In the revised version, we will refine the descriptions of the multi-dimensional alignment loss and its ablation studies (Lines 189-195 and 293-301) to better clarify their functions.

W1: This paper tackles a "closed-world" problem where the set of agent types is predefined.

W2: The core design of NegoCollab is inherently non-extensible.

Q3: The paper's biggest blind spot is scalability. What's the plan when a new agent type, one that wasn't part of the initial "negotiation," wants to join the collaboration? Do you have to retrain everything from scratch? If so, the "low training cost" claim from the abstract seems misleading, as the real cost is in re-integration. If you can clarify this, I would be pleased to improve the rating.

For dynamically joining new agents, collaborative participation can be achieved by training a pair of plug-and-play sender-receiver to align with the negotiated common representation. The training process only requires parameter updates for the new agent's sender and receiver modules while eliminating the need to retrain the negotiator network, thus providing an efficient solution for heterogeneous collaboration in "open-world" scenarios with minimal training cost.

We explained the training process when a new agent joins in Section 4.1. Specifically, in the first stage, the common representation is generated from the negotiator and the encoder of the agents in initial alliance. The cyclic consistency loss and multi-dimensional alignment loss are calculated in the same way as described in Section 3.2.2 and Section 3.2.3. In the second stage, the collaborative task loss is calculated as the collaborative detection loss between the new agent and the agents in the initial alliance. We will add a diagram of the training process for a new agent in the appendix of the revised version.

Notably, since new agents do not participate in the negotiation process, aligning them to the common representation inevitably incurs greater information loss. This indeed represents a limitation of NegoCollab in "open-world" collaboration scenarios. To mitigate this limitation, we investigate NegoCollab's collaborative performance when the common representation is negotiated from different initial alliances. Our analysis concludes that selecting initial alliance agents with optimally performing perception encoders and including more diverse agent types in the initial alliance can enhance the generalization capability of the common representation, thereby improving collaborative performance in "open-world" settings.
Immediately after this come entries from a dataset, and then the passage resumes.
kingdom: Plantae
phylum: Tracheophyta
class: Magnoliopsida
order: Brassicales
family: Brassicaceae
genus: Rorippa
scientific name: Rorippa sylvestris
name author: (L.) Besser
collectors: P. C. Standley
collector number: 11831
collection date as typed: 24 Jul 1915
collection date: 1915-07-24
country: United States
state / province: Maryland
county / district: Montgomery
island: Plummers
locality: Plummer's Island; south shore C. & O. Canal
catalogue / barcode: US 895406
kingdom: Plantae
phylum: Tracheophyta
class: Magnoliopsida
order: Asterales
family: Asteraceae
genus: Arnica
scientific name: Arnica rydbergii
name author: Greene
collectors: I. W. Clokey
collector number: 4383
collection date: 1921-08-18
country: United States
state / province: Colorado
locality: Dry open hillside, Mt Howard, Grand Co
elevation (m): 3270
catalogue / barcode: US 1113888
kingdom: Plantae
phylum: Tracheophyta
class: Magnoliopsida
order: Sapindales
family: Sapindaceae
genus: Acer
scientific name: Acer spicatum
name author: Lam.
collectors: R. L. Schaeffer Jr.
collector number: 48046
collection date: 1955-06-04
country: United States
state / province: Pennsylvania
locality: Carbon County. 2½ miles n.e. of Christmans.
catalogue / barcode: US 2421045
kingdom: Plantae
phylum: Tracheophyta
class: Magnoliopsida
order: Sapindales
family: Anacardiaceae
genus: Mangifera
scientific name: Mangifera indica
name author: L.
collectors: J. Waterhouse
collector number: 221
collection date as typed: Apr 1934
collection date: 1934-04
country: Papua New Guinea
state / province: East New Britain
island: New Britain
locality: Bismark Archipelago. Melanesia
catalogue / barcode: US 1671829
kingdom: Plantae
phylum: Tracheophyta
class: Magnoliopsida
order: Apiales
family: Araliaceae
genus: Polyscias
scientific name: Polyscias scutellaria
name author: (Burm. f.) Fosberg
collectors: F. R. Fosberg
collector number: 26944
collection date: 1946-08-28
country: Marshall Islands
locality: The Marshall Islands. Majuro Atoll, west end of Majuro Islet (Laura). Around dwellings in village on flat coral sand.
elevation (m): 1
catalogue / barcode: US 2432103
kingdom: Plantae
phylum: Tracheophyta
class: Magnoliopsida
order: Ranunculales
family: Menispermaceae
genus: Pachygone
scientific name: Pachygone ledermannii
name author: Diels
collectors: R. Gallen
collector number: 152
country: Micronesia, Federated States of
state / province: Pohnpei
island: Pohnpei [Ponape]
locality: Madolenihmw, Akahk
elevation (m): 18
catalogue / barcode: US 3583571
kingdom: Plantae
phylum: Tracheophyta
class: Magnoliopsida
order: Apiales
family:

The relevant results are presented in Appendix B.1, with selected findings shown below:

			AP@0.5					AP@0.7
Initial Alliance	m1m2	m3m4	m1m3	m2m4	All	m1m2	m3m4	m1m3	m2m4	All
Protocol	0.792	0.785	0.772	0.499	0.676	0.615	0.564	0.710	0.289	0.457
m1m3	0.869	0.832	0.951	0.484	0.830	0.761	0.720	0.904	0.280	0.718
m1m2	0.872	0.770	0.911	0.512	0.745	0.759	0.578	0.805	0.319	0.555
m3m4	0.727	0.840	0.914	0.506	0.737	0.550	0.726	0.840	0.289	0.562

Table 2: Performance comparison when negotiating common representations from different initial alliances.